An event becomes PHI when it combines health-related information (a condition name, a treatment type, a provider specialty) with an individual identifier (an IP address, a device ID, a session cookie, an email address). A generic event like page_viewed paired with an IP address is not PHI. An event like oncology_appointment_booked paired with the same IP address likely is. The OCR's December 2022 guidance clarified that even IP addresses on unauthenticated healthcare pages could constitute PHI when combined with health context.

Can I use Google Tag Manager's built-in data layer for healthcare?

Google Tag Manager's dataLayer object is a delivery mechanism, not a compliance control. You can structure compliant events within GTM's data layer, but GTM itself doesn't sanitize or filter what you push into it. The compliance responsibility falls on how you design the events, what properties you include, and what tags consume the data. A more robust approach is to use a healthcare-specific tag management solution that enforces filtering rules at the platform level rather than relying on manual configuration.

How do I preserve marketing attribution if I can't put service-line details in events?

Service-line attribution is handled by separating your internal analytics from your external event stream. Your server-side infrastructure can enrich events with service-line data in your own first-party analytics platform (where you control access and have appropriate safeguards) while sending only generic events to external platforms like Google Ads or Meta. You still get full attribution reporting internally. External platforms receive the conversion signal they need for optimization without the health context they don't need and shouldn't have.

What's the difference between sanitizing the data layer and using server-side tracking?

They solve different parts of the same problem. Data layer sanitization controls what information enters the event stream at the point of collection. Server-side tracking controls where that event stream goes after collection, routing it through your infrastructure instead of sending it directly from the browser to third parties. A compliant healthcare setup uses both: a sanitized data layer ensures clean inputs, and server-side architecture ensures controlled outputs. One without the other leaves gaps.
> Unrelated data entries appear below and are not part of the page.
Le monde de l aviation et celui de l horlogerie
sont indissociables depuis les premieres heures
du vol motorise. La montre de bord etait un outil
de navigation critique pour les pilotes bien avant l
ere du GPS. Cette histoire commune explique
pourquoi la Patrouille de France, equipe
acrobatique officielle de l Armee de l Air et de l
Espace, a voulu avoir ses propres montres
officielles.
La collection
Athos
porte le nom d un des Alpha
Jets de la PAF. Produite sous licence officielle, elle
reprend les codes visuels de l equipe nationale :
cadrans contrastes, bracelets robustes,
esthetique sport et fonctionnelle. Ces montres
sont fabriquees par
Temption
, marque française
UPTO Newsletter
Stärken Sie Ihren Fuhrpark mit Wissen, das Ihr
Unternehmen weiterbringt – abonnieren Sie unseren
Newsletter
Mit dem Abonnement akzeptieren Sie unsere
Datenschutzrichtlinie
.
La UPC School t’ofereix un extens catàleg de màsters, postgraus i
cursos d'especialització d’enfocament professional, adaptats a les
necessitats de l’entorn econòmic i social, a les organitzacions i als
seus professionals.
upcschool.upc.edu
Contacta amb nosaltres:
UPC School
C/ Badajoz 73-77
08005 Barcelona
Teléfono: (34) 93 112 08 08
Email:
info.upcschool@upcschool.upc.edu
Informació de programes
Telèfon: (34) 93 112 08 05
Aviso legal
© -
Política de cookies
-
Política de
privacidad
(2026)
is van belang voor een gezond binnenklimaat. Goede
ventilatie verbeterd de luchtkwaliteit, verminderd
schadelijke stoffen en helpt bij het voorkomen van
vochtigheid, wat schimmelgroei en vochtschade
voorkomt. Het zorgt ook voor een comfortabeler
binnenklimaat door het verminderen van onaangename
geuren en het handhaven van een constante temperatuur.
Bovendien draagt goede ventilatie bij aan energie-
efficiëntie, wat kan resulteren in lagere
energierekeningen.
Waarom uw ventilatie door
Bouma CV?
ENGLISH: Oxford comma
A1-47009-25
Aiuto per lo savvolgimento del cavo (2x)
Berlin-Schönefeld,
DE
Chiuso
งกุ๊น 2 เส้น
How often should I audit my data layer for PHI?

Continuous automated scanning is the baseline. Manual audits should happen whenever you launch a new page template, add a new form, introduce a new marketing campaign with custom events, or update your CMS or tag manager. At minimum, conduct a thorough manual review quarterly. The organizations in enforcement cases weren't auditing at all, which is how tracking ran undetected for five to seven years. The goal is to make PHI in your data layer impossible to ship, not something you hope to catch eventually.